Sunday, July 10, 2011

Somebody's Making Sense for a Change

The Philadelphia District Attorney's office estimates that it saved the city two million dollars in revenue through a new program designed to deal with individuals arrested with less than 30 grams (slightly more than one ounce) of marijuana.

According to The Philadelphia Daily News, new sentencing guidelines have meant that the city no longer has to foot the bill for court-appointed defense attorneys, prosecutorial fees, lab tests, or overtime wages paid to police officers who appear in court. Additionally, says the article, legal personnel at all levels are freed up to concentrate on more serious crimes.

[...]

Thousands of cases have been diverted through Philadelphia's so-called Small Amount of Marijuana (SAM) program, which is designed to process marijuana users quickly through the system and leave them with a clean record.

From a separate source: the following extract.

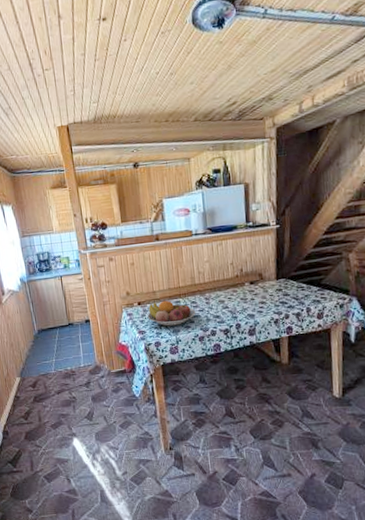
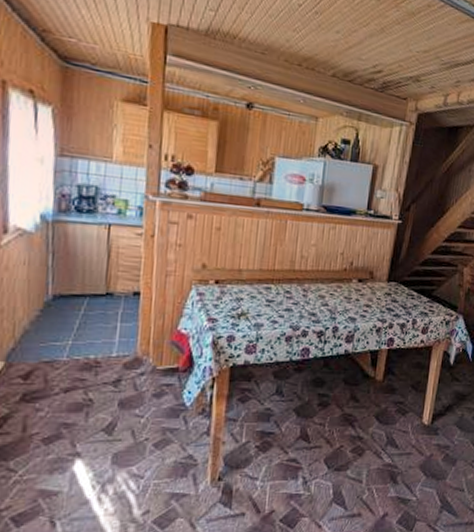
fruit bowl: present [147,300,196,326] -> none [224,283,289,318]

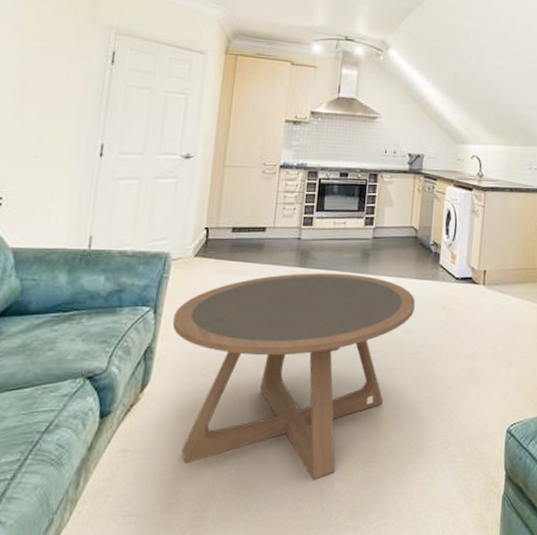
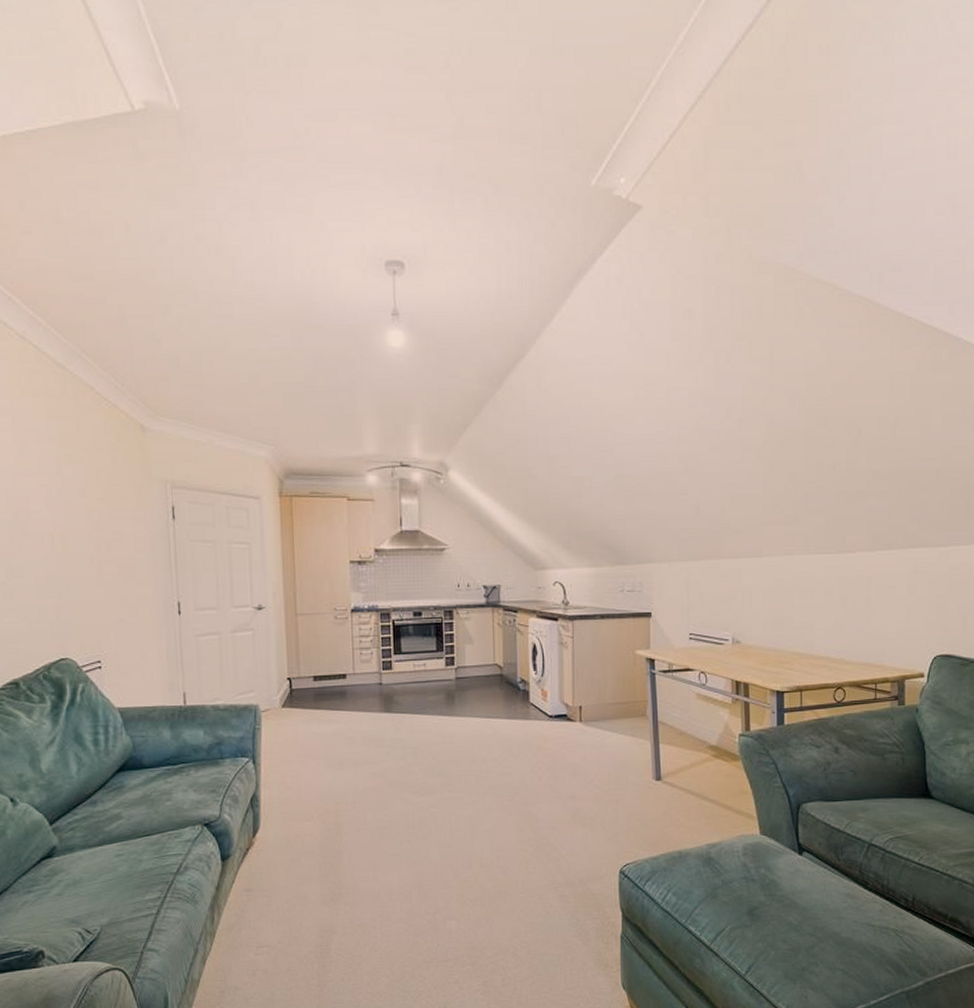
coffee table: present [173,273,416,480] -> none [272,716,509,918]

The effort might have been doomed to failure had it not received the support of law enforcement personnel, who say that efforts to take marijuana off the streets use up resources and do little to dent the supply available to users.

  Raw Story

A panel of former high ranking world officials issued a report Thursday calling for an end to the global war on drugs and a move toward policies that treat addiction as a health problem instead of as crime.

The group, calling themselves the Global Commission on Drug Policy, includes the former presidents of Switzerland, Colombia, Mexico and Brazil, along with a former U.N. Secretary General, a former U.S. Secretary of State, the prime minister of Greece and the former U.N. High Commissioner for Human Rights.